Raza Habib: Just for people who might not know, do you want to give the 101 on RAG briefly?

Cai Gogwilt: Absolutely. RAG, or retrieval-augmented generation, is this technique whereby you can put in a large amount of text that the large language model wouldn't be able to otherwise process, and then use embeddings to pull out the most relevant context, retrieve the most relevant context, and then give that to the LLM to answer a question based on that context. I've heard it referred to as expanding the context window of the LLM, which may be less and less necessary with the existing context windows.

Raza Habib: Some combination, I guess, of search and generation, Perplexity being the prototypical example. But maybe that RAG system didn't work for you guys. Yeah.

Cai Gogwilt: It worked fine, actually. Seeing that RAG was this great solution and seeing so many solutions being built around it, we thought, this will be great for our customers. So let's start building it. But instead of just building RAG, let's actually go further. And we were also inspired by the React paper and this idea that LLMs could learn to use tools. And so we started working on AI agents instead of working on RAG.

25:34 Exploring RAG and REACT for AI Applications

Raza Habib: You leapfrogged all the way.

Cai Gogwilt: Yeah, we were kind of like, okay, when you're building in a more sensitive environment or a more enterprise environment, you can't release things just immediately.
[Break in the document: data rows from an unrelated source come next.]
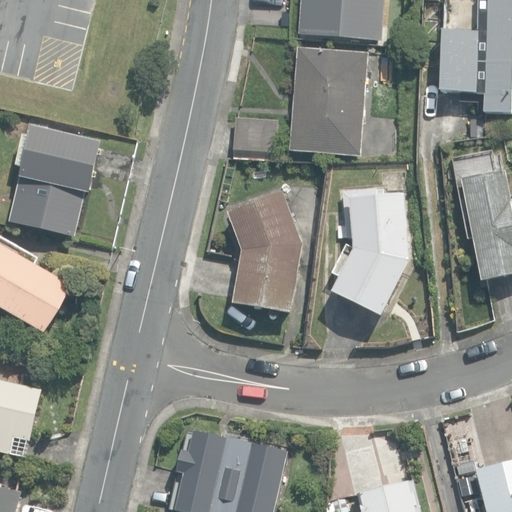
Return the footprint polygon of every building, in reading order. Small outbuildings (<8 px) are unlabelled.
[(302,0),(300,35),(382,42),(385,0),(302,0)] [(388,48),(405,49),(407,24),(415,25),(416,0),(394,0),(392,23),(390,23),(388,35),(389,35),(388,48)] [(486,113),(511,113),(511,0),(478,0),(478,31),(444,30),(442,93),(486,94),(486,113)] [(290,152),(362,157),(369,54),(298,48),(290,152)] [(235,159),(276,161),(278,119),(237,117),(235,159)] [(11,223),(77,238),(88,193),(92,194),(104,143),(34,127),(32,138),(26,137),(19,166),(24,168),(11,223)] [(221,202),(229,204),(238,163),(231,160),(221,202)] [(475,238),(484,284),(511,277),(511,195),(507,171),(504,172),(503,167),(458,176),(470,239),(475,238)] [(334,293),(384,318),(412,261),(407,195),(378,198),(378,189),(344,192),(348,238),(354,237),(355,248),(352,246),(337,276),(341,278),(334,293)] [(237,305),(295,317),(307,248),(287,194),(231,214),(242,245),(239,247),(238,261),(244,261),(237,305)] [(0,306),(47,334),(75,286),(37,265),(39,259),(40,259),(0,236),(0,306)] [(0,450),(13,454),(16,438),(33,442),(44,391),(0,380),(0,450)] [(278,511),(292,453),(196,432),(191,453),(185,451),(180,474),(187,476),(179,511),(182,511),(181,511),(278,511)] [(488,511),(511,511),(511,464),(479,472),(486,499),(488,511)] [(419,511),(418,507),(421,506),(418,494),(414,495),(411,483),(360,495),(364,511),(419,511)] [(0,511),(20,511),(25,492),(0,486),(0,511)] [(470,502),(472,511),(488,511),(485,499),(470,502)]
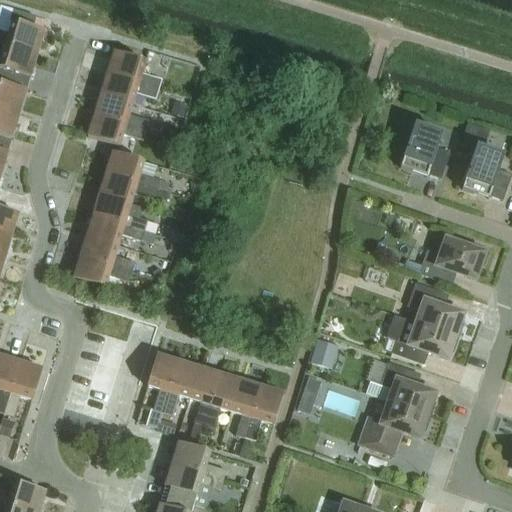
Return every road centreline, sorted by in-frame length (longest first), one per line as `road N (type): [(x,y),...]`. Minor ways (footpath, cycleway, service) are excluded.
road 1 (unclassified): [(88,511),(94,495),(40,473),(39,456),(80,317),(37,301),(33,290),(48,227),(39,162),(81,28)]
road 2 (unclassified): [(511,254),(503,274),(510,318),(461,472),(465,484),(511,503)]
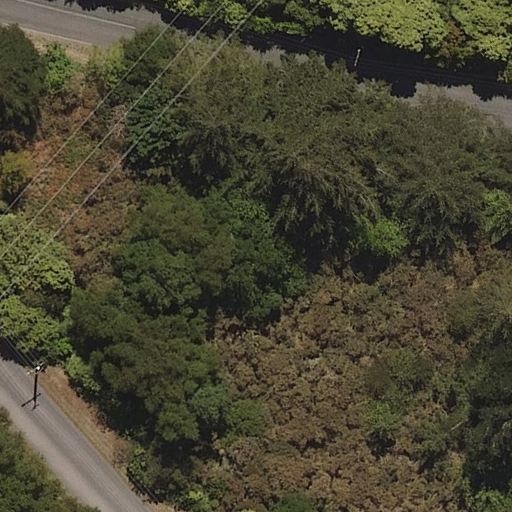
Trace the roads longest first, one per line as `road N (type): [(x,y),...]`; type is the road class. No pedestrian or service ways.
road 1 (unclassified): [(42,0),(511,123)]
road 2 (residential): [(0,379),(117,511)]
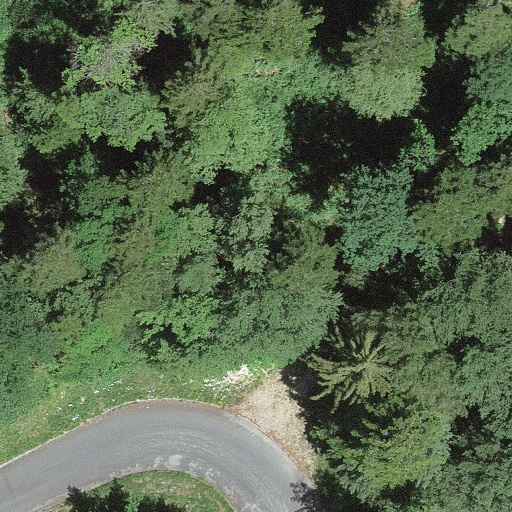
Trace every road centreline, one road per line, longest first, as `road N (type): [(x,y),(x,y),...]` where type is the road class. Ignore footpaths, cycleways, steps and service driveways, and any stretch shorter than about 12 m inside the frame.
road 1 (track): [(253,473),(348,307),(433,253),(511,230)]
road 2 (unclassified): [(278,511),(235,455),(182,436),(113,445),(0,500)]
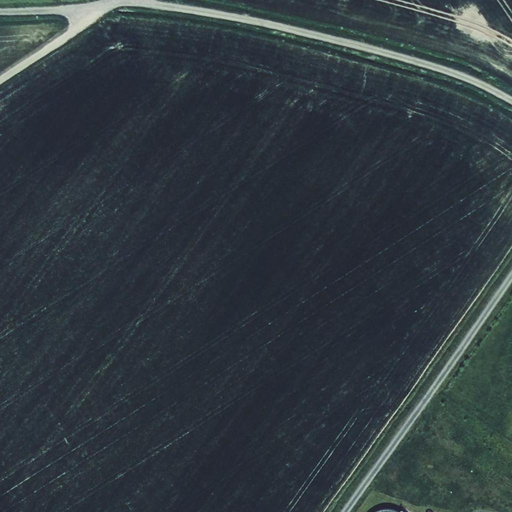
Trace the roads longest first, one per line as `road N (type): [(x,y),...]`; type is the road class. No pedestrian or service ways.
road 1 (track): [(133,0),(454,69),(511,98)]
road 2 (track): [(511,275),(343,511)]
road 3 (track): [(120,0),(0,78)]
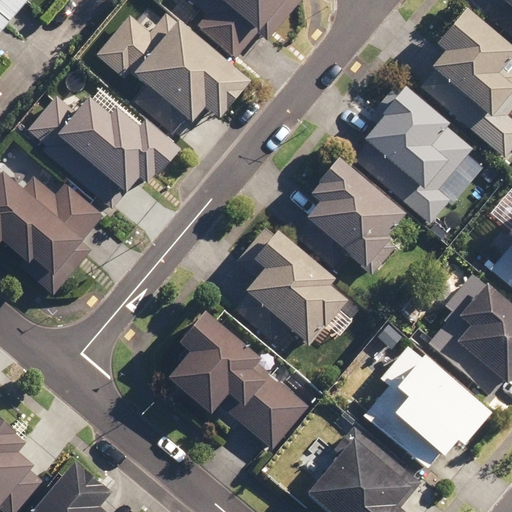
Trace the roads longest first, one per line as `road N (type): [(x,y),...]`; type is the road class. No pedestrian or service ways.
road 1 (residential): [(379,0),(63,376)]
road 2 (residential): [(63,376),(225,511)]
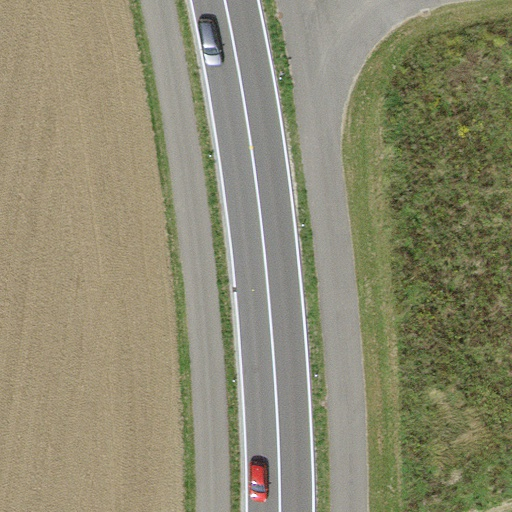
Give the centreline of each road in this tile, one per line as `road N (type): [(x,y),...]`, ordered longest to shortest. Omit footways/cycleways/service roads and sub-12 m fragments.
road 1 (secondary): [(276,511),(271,338),(245,97),(225,0)]
road 2 (unclassified): [(351,511),(339,271),(301,13)]
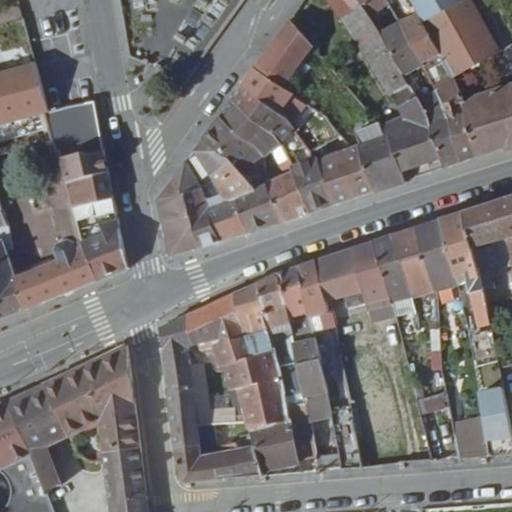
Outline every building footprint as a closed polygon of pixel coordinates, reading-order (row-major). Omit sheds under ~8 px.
[(386,35),(385,34),(371,15),(360,0),(331,0),(366,46),(386,35)] [(388,0),(360,0),(371,15),(391,3),(388,0)] [(413,0),(421,14),(444,53),(449,61),(456,76),(500,51),(473,0),(467,0),(466,1),(465,0),(413,0)] [(421,14),(403,24),(425,63),(444,53),(421,14)] [(287,87),(316,45),(292,19),(258,67),(287,87)] [(427,67),(425,63),(403,24),(385,34),(386,35),(408,77),(427,67)] [(446,166),(421,102),(408,77),(386,35),(366,46),(396,96),(406,115),(385,125),(389,136),(393,134),(408,180),(446,166)] [(0,127),(35,117),(51,112),(38,66),(0,77),(0,127)] [(283,113),(297,94),(287,87),(258,67),(245,85),(283,113)] [(458,78),(439,88),(441,95),(463,161),(479,155),(463,108),(472,105),(470,100),(458,78)] [(511,148),(511,84),(470,100),(472,105),(463,108),(479,155),(507,146),(510,149),(511,148)] [(281,142),(297,130),(283,113),(245,85),(235,98),(281,142)] [(421,102),(446,166),(463,161),(441,95),(421,102)] [(267,157),(283,144),(281,142),(235,98),(224,114),(263,146),(267,157)] [(88,153),(107,147),(96,100),(51,113),(63,156),(87,150),(88,153)] [(100,278),(88,237),(78,204),(71,179),(63,156),(51,113),(51,112),(35,117),(73,243),(70,244),(68,246),(65,248),(64,251),(63,254),(63,257),(22,273),(32,304),(100,278)] [(257,190),(270,182),(267,157),(263,146),(224,114),(207,136),(233,159),(257,190)] [(359,133),(363,146),(377,190),(378,192),(408,181),(408,180),(393,134),(389,136),(385,125),(359,133)] [(221,242),(223,242),(253,232),(238,199),(257,190),(233,159),(207,136),(182,170),(192,192),(186,195),(194,225),(199,223),(204,247),(221,242)] [(377,190),(363,146),(357,148),(323,160),(323,162),(337,204),(377,190)] [(71,179),(112,170),(107,147),(88,153),(87,150),(63,156),(71,179)] [(323,162),(323,160),(320,157),(294,168),(295,171),(314,211),(337,204),(323,162)] [(112,170),(71,179),(78,204),(117,194),(112,170)] [(192,192),(182,170),(177,176),(186,195),(192,192)] [(270,182),(285,221),(314,211),(295,171),(270,182)] [(194,225),(186,195),(177,176),(160,199),(174,256),(204,247),(199,223),(194,225)] [(253,232),(285,221),(270,182),(257,190),(238,199),(253,232)] [(511,250),(511,198),(469,213),(485,289),(495,287),(491,264),(499,262),(494,241),(509,238),(511,250)] [(22,273),(7,228),(3,214),(12,211),(8,201),(0,203),(0,316),(32,304),(22,273)] [(12,211),(3,214),(7,228),(16,224),(12,211)] [(481,325),(493,323),(485,289),(469,213),(444,221),(458,277),(471,275),(481,325)] [(88,237),(100,278),(133,265),(122,215),(104,220),(107,232),(88,237)] [(438,291),(460,286),(458,277),(444,221),(418,229),(436,292),(438,291)] [(436,292),(418,229),(397,237),(414,297),(436,292)] [(397,237),(379,242),(396,311),(398,310),(396,301),(414,297),(397,237)] [(372,316),(396,311),(379,242),(358,249),(370,291),(367,292),(368,295),(372,316)] [(367,292),(370,291),(358,249),(321,261),(331,301),(349,296),(351,300),(368,295),(367,292)] [(313,316),(334,313),(331,301),(321,261),(302,267),(312,312),(313,316)] [(291,316),(312,312),(302,267),(282,274),(291,316)] [(273,337),(294,333),(291,316),(282,274),(262,283),(272,330),(273,337)] [(272,330),(262,283),(241,293),(253,352),(267,349),(264,331),(272,330)] [(249,428),(291,424),(287,404),(286,400),(277,355),(275,347),(267,349),(253,352),(241,293),(164,328),(180,448),(204,445),(201,425),(190,347),(200,344),(204,353),(218,349),(222,366),(229,365),(235,391),(243,389),(248,422),(249,428)] [(296,343),(297,351),(306,396),(327,391),(317,339),(296,343)] [(96,426),(96,418),(137,401),(129,344),(47,382),(67,440),(96,426)] [(286,400),(306,396),(297,351),(277,355),(286,400)] [(47,382),(10,399),(32,456),(67,440),(47,382)] [(418,403),(422,417),(449,410),(445,395),(418,403)] [(29,511),(54,511),(32,456),(10,399),(0,403),(0,469),(23,460),(26,495),(30,503),(27,505),(29,511)] [(299,460),(318,456),(311,420),(307,400),(287,404),(291,424),(299,460)] [(143,444),(137,401),(96,418),(96,426),(99,449),(100,452),(143,444)] [(332,416),(343,465),(365,463),(354,412),(332,416)] [(453,417),(461,458),(493,455),(486,414),(453,417)] [(343,465),(332,416),(311,420),(318,456),(321,468),(343,465)] [(258,476),(301,473),(299,460),(291,424),(249,428),(256,448),(242,450),(241,445),(220,447),(221,453),(205,455),(204,445),(180,448),(184,477),(190,483),(215,480),(258,476)] [(100,459),(106,510),(106,511),(151,511),(143,444),(100,452),(100,459)]
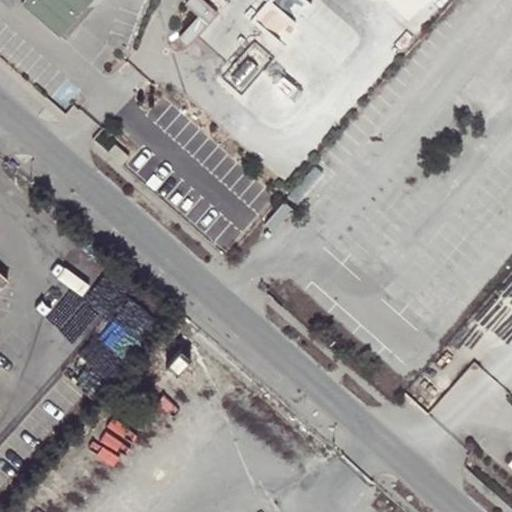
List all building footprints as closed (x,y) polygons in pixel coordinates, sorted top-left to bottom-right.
[(95,0),(26,0),(21,5),(60,40),(95,0)] [(215,10),(203,0),(183,0),(183,2),(196,13),(176,36),(185,44),(215,10)] [(388,0),(405,15),(418,0),(388,0)] [(109,151),(122,163),(130,155),(116,143),(109,151)] [(177,351),(165,363),(176,373),(188,360),(177,351)]
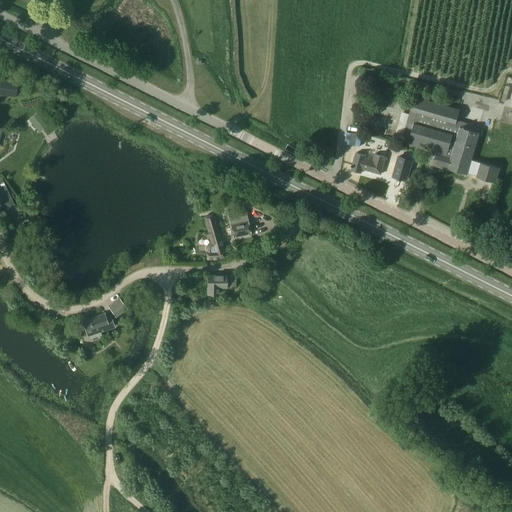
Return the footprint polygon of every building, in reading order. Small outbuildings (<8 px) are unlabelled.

And so we tried to think, okay, what's that one step further so that when we decided to release our next feature, the rest of the world will be there with us as opposed to three months ahead.

26:02 Transition to AI Agents

Cai Gogwilt: So we chose to go with AI agents. At first, it went swimmingly well, we were building this conversational interface, this chat interface, and it was doing the React thing, looking at making an API call and then like, if there was an error, trying again and stuff like that. And then we tried to add a third functionality, and all of a sudden it just started going haywire. I was like, I don't know what's going on here. I was staring at logs and pages and pages of console logs.

Raza Habib: Who was working on this at this moment in time? So, help me understand, how many people is this? So you personally, as the CTO, are deep in on this project, which I find interesting in and of itself, but who was with you? How big was the team?

Cai Gogwilt: The team at that point was just two of us. It was just me and Andy. The AI Assist and negotiation functionality was being handled by an amazing team of probably about five people, six people.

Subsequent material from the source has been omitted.